Frequently asked questions

Can I still use pooling of interests for any transaction under IFRS?

No. IFRS 3.4-5 mandates the acquisition method for every business combination within its scope. The IASB eliminated pooling because it allowed entities to avoid recognising goodwill and fair value adjustments, making post-combination performance appear stronger than the economics warranted. IFRS 3.BC27-BC37 documents the Board's reasoning.

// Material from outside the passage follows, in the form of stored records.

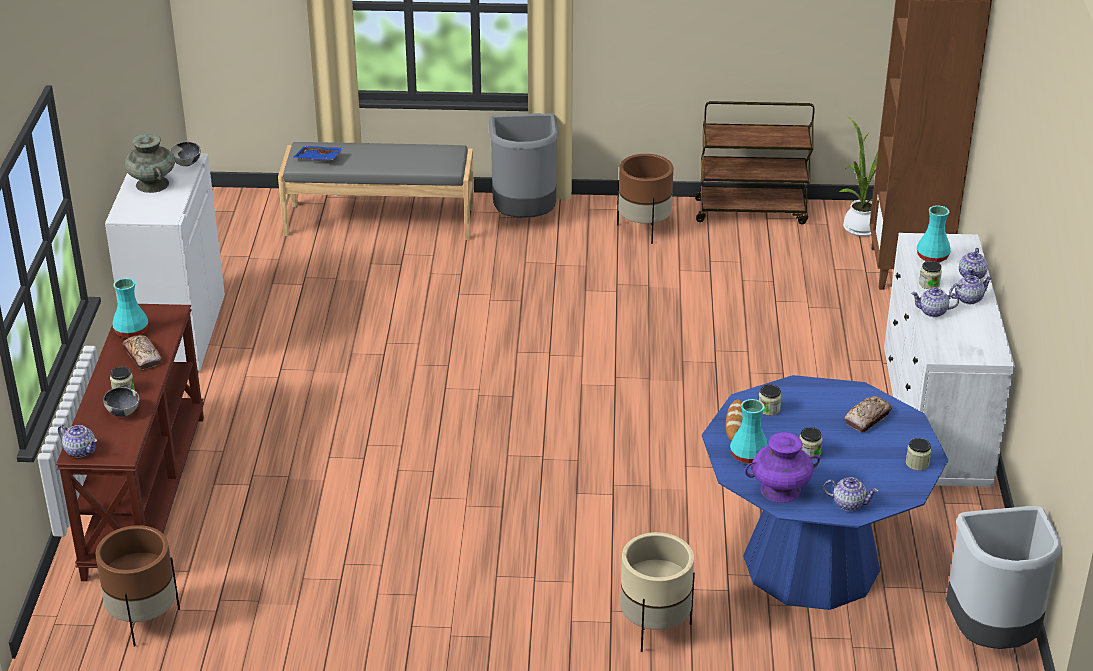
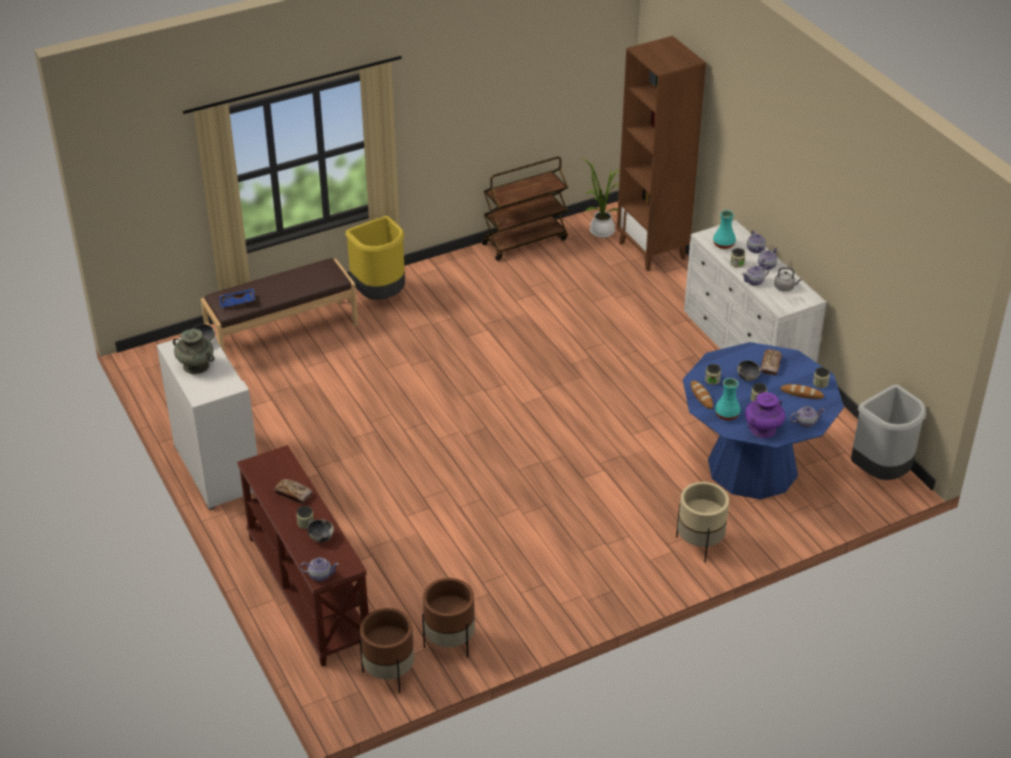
camera: 30 degrees left, 5 degrees up
turquoise vase [112,278,148,338] -> none
grey bench [278,142,474,240] -> brown bench [201,258,358,353]
grey trash can [489,113,559,218] -> yellow trash can [345,216,405,300]
brown planter [617,154,673,244] -> brown planter moved to [422,578,475,658]
none -> bowl [737,360,761,381]
none -> grey kettle [774,267,802,292]
none -> bread [780,384,824,399]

What method applies to common-control combinations that IFRS 3 scopes out?

IFRS provides no standard for common-control transactions. The entity selects an accounting policy under IAS 8.10-12, choosing between predecessor values (carrying amounts from the controlling party's consolidated accounts) or applying the acquisition method by analogy. The chosen policy must be applied consistently and disclosed. The IASB issued a project update in 2024 but has not finalised a standard.

Do any local GAAPs still allow pooling of interests?

Some local frameworks permit a carrying-amount method for specific reorganisations (HGB in Germany, RJ in the Netherlands for certain common-control transactions). These methods resemble pooling but operate under different scoping rules. For IFRS reporters, these local treatments do not override the IFRS 3 requirement. Auditors must verify that the IFRS consolidation adjustments apply the acquisition method regardless of local statutory treatment.